Air cargo company that ditched plane off Hawaii coast is grounded
A freight airline whose plane landed in the ocean off Hawaii has been grounded after investigators examined the company’s safety practices before the crash.
The Federal Aviation Administration said on Friday it would ban Honolulu’s Rhoades Aviation from flying or performing maintenance inspections until it complies with FAA regulations.
The agency did not detail Rhoades’ alleged shortcomings. The company did not immediately respond to phone and email messages for comment.
The decision to ground the carrier, which operates under the Transair name, is separate from the investigation into the July 2 Boeing 737 ditching, the FAA said.

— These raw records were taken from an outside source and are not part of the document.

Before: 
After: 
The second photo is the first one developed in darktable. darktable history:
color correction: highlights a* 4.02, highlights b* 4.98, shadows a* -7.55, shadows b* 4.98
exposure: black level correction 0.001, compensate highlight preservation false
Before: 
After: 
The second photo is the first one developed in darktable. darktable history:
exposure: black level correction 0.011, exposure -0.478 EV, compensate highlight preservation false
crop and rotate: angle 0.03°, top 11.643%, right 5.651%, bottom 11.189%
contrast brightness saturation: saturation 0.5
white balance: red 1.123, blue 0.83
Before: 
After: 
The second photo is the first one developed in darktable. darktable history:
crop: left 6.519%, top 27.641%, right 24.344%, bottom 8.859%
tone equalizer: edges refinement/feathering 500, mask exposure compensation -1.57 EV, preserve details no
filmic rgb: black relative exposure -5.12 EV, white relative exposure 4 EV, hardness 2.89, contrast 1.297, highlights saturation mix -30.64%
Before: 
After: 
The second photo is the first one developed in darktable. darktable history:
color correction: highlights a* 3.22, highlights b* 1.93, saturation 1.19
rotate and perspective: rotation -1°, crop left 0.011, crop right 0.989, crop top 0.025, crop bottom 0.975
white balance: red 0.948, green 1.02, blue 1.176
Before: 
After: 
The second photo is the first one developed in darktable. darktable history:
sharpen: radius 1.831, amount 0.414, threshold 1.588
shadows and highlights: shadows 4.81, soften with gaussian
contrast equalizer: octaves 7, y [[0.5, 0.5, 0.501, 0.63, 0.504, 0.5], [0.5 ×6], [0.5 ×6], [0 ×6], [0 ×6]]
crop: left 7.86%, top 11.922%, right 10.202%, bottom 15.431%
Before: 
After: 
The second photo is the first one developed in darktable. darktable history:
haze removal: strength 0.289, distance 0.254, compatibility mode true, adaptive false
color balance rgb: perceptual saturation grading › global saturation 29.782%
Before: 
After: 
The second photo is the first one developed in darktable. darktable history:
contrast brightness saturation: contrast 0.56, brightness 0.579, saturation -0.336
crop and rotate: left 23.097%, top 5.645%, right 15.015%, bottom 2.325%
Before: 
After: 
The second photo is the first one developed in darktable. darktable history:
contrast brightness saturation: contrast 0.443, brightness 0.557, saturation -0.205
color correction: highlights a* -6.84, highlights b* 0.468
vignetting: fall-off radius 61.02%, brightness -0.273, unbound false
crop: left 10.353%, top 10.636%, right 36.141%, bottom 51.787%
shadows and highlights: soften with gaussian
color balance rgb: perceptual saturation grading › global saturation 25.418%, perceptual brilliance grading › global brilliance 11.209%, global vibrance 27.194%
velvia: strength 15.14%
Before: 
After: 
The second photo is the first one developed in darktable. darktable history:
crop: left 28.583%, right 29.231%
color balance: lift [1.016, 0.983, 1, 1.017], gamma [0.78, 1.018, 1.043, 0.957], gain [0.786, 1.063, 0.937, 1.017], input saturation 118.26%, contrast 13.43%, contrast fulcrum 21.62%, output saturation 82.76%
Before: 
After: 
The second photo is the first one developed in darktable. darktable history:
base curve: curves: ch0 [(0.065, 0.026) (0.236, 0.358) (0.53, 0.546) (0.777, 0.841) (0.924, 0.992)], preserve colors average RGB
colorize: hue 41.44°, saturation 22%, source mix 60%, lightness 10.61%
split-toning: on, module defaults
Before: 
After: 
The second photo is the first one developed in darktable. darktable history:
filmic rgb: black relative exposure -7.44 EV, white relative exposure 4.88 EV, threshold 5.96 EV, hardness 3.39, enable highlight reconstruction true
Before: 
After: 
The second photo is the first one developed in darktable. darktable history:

Two pilots were rescued by the coast guard after the accident at night.
The two pilots, the only people on board, were seriously injured and were clinging to the packages and the tail of the plane when rescued, authorities said.
The company had one plane still in service this week, a Boeing 737-200 like the one that crashed.
The FAA said it began investigating Rhoades Aviation’s maintenance and safety practices last fall and told the company about two weeks before the crash that it planned to revoke its authority to perform maintenance inspections. .
The company did not appeal the FAA’s decision within the required 30 days if it wanted the case to be reconsidered, the FAA said.
The pilots attempted to return to Honolulu after telling an air traffic controller that they had lost power in one engine and were concerned the other engine on the 46-year-old plane would fail as well.
National Transportation Safety Board investigators have found the wreckage of the plane but have yet to recover data loggers that may contain clues to the cause of the plane’s crash.
Above: U.S. Coast Guard and Honolulu firefighters rescued two people from the downed Boeing 737 inter-island transport plane 2 miles south of Kalaeloa, O’ahu, July 2, 2021.